# Remote Desktop - Nutzer hinzufügen?



## rikro (9. Juni 2004)

Hallo!
Ich will über die RemoteDesktop-Funktion nen andren PC steuern (is ja klar, was will man sonst damit^^)...

Ich geh also auf:
Rechstklick auf Arbeitsplatz -> Eigenschaften -> Remote

Und aktiviere da Remotedesktop...
Nur wenn ich Nutzer hinzufügen will, kann ich nur lokale Nutzer hinzufügen, und keine aus dem Lan....

Wie füge ich Nutzer aus dem Lan ein?

Danke für eure Hilfe!


----------



## gothic ghost (9. Juni 2004)

> _Original geschrieben von rikro _
> Wie füge ich Nutzer aus dem Lan ein?


Hallo,
geht nur von dem jeweiligen Rechner aus, ansonsten 
müßtest du für alle Lan-Nutzer auf einen Rechner Konten
anlegen, ziemlich unsinnig oder !?  
Ergo, geht nicht.


----------



## rikro (9. Juni 2004)

Muss irgendwie gehen, ansonsten is die Funktion doch ziemlich sinnlos, oder?

Ausserdem...
Ich will nur von EINEM Rechner auf den andren PC zugreifen..

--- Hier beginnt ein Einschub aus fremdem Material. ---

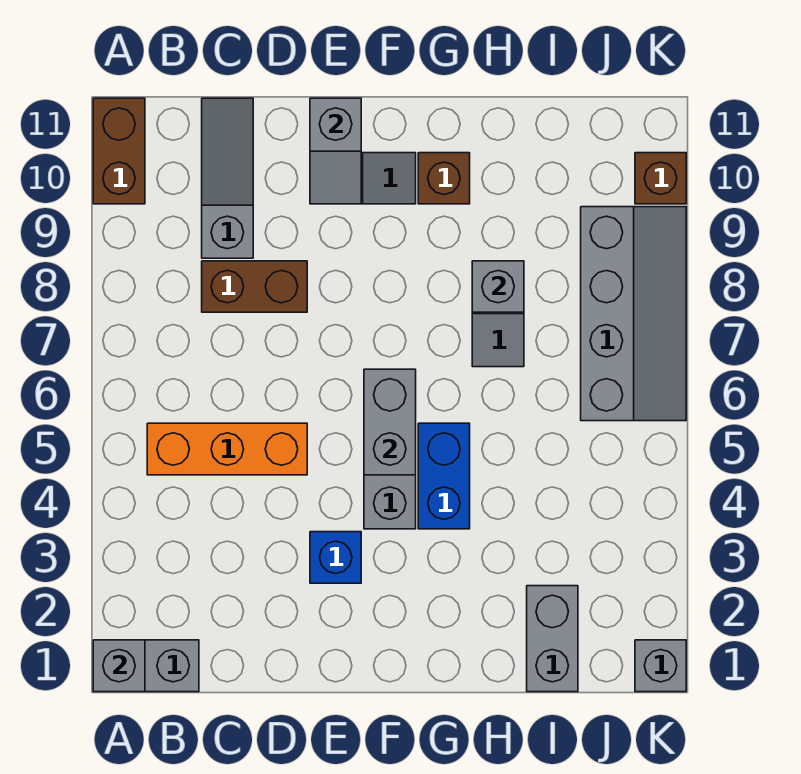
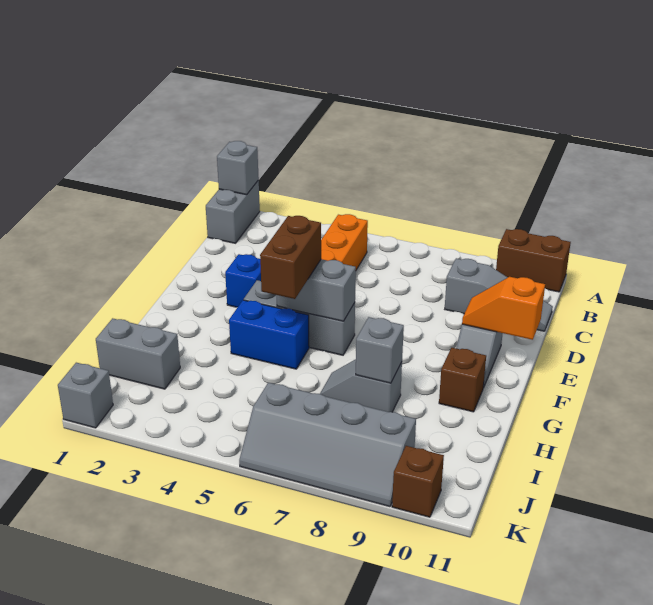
brown 1x2 brick [202,261,307,312] -> brown 1x2 brick moved to [260,216,321,299]
grey 1x2 slope [310,98,361,204] -> orange 1x2 slope [462,277,545,340]

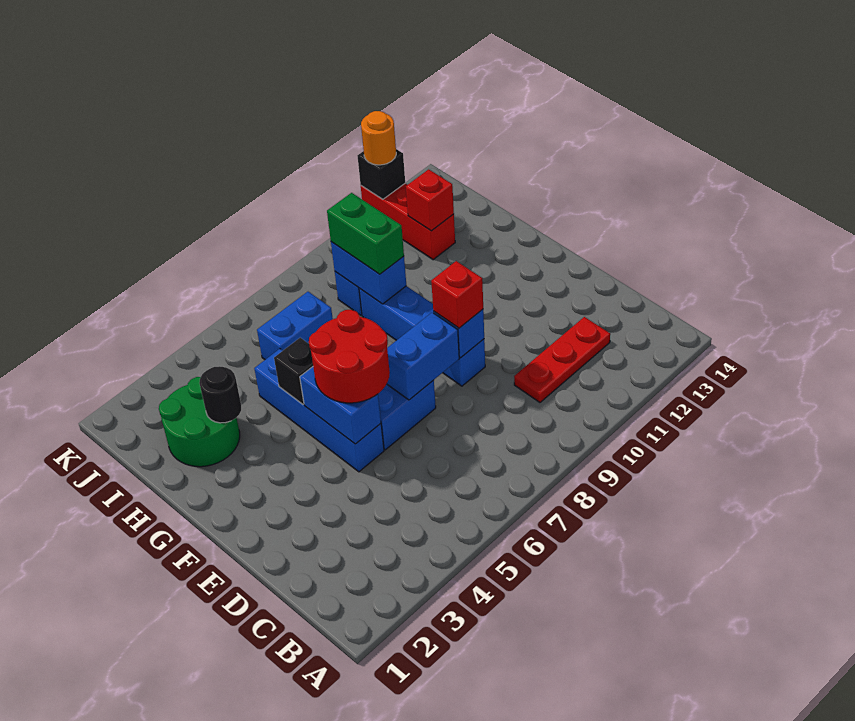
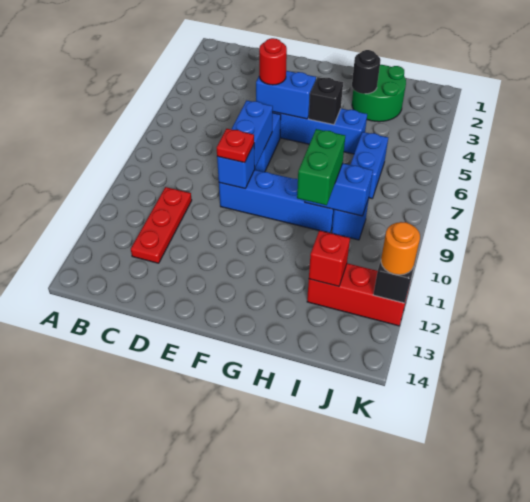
red 2x2 round brick [309,310,390,403] -> red 1x1 round brick [259,38,287,85]
red 1x1 brick [431,261,483,328] -> red 1x1 plate [217,129,254,163]
green 1x2 brick [327,193,404,274] -> green 1x2 brick turned to [297,129,345,205]

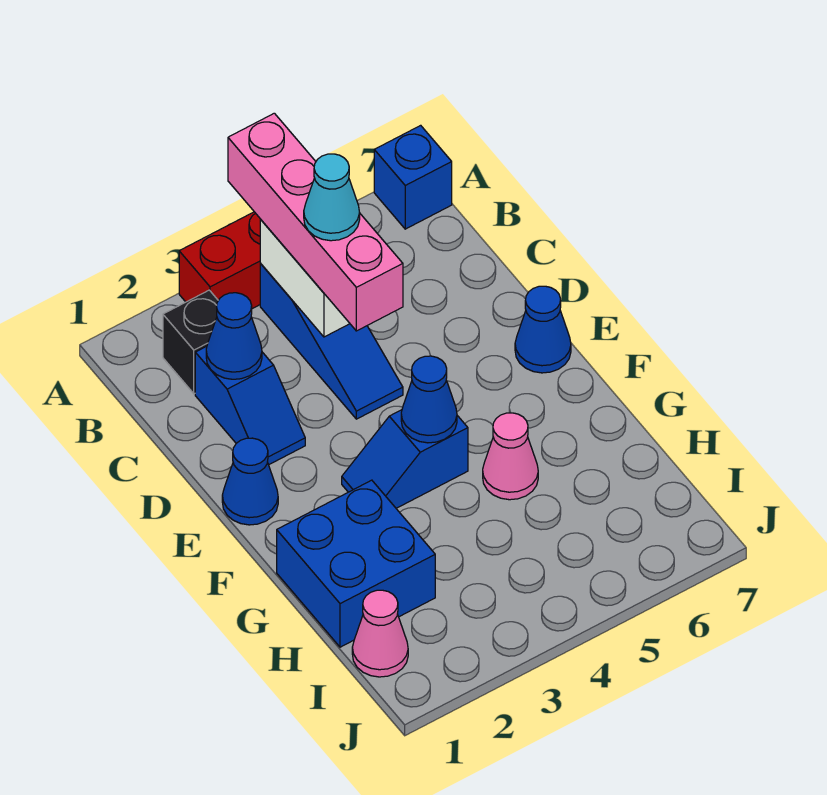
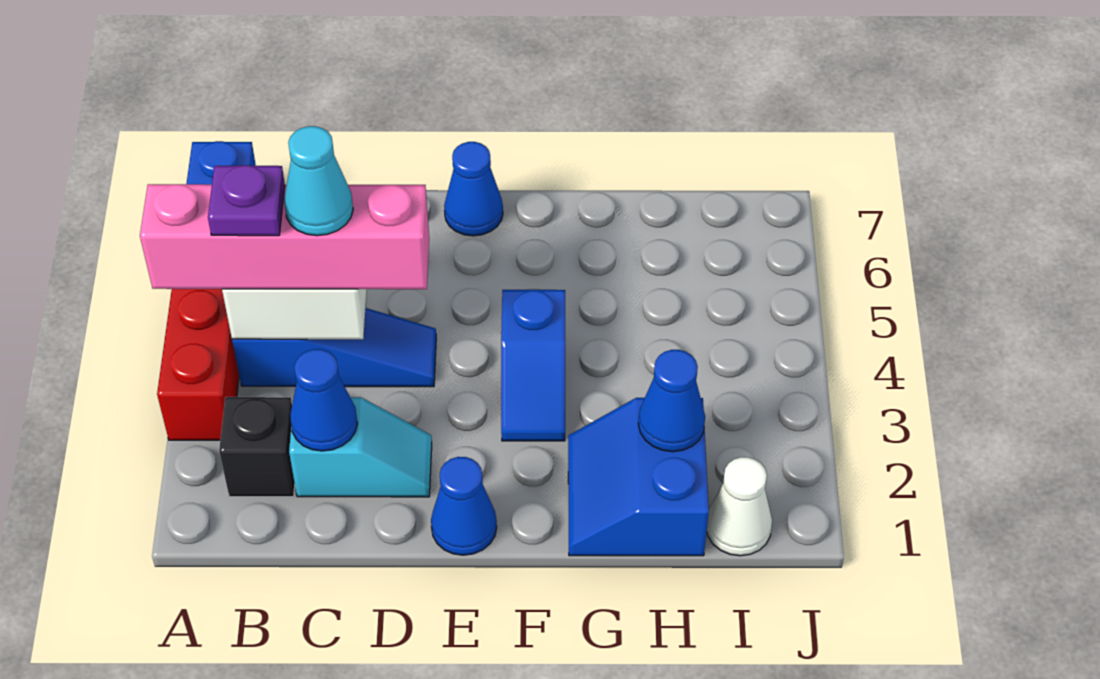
none -> purple 1x1 plate [208,165,285,236]
blue 1x2 slope [195,346,305,465] -> cyan 1x2 slope [289,397,432,497]
blue 1x1 cone [401,356,457,443] -> blue 1x1 cone moved to [638,350,705,452]
blue 2x2 brick [277,480,435,647] -> blue 2x2 slope [568,398,709,556]
pink 1x1 cone [483,413,538,500] -> none
pink 1x1 cone [352,590,408,677] -> white 1x1 cone [707,457,772,556]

Das einzige Problem, was ich wirklich hab ist, dass ich den Suchpfad net ändern kann...


----------



## gothic ghost (9. Juni 2004)

> _Original geschrieben von rikro _
> Muss irgendwie gehen, ansonsten is die Funktion doch ziemlich sinnlos, oder?


1. die Funktion ist ziemlich sinnvoll denn wenn du auf einem Rechner
im Lan was machen mußt, brauchst du nicht hingehen.
2. ist es eine Sicherheitsfrage wenn ohne ein Konto jeder auf alles
zugreifen könnte.
3. et jet nit


----------



## rikro (9. Juni 2004)

1. Ja, ich will das fürs Lan benutzen, aus dem Grund
2. OK, wie richte ich so ein Konto ein?


----------



## gothic ghost (9. Juni 2004)

In der Computerverwaltung -> Lokale Benutzer und Gruppen ->
auf Benutzer  Rechtsklick -> Neuer Benutzer.
Auf den neuen Benutzer Rechtsklick -> Eigenschaften ->Mitgliedschaft ->
Hinzufügen -> Jetzt suchen -> "Remotedesktopbenutzer" auswählen. 
So geht es bei XP pro und Win 2000, als Administrator.


----------



## rikro (10. Juni 2004)

Also ich hab das jetzt auf dem PC, auf den ich drauf will gemacht...

Nur wenn ich über Start -> Alle Programme -> Zubehör -> Kommunikation -> Remotedesktopverbindung geh, komm ich nicht drauf, er macht mir ne Fehlermeldung..


----------



## gothic ghost (10. Juni 2004)

> Also ich hab das jetzt auf dem PC, auf den ich drauf will gemacht..


Nee, auf dem Rechner *von wo* du auf dem anderen drauf willst,
wenn ich dich jetzt richtig verstehe.
XP oder ?


----------



## rikro (11. Juni 2004)

Mhh...

Also auf meinem Rechner einrichten

Ok, mal probieren...


----------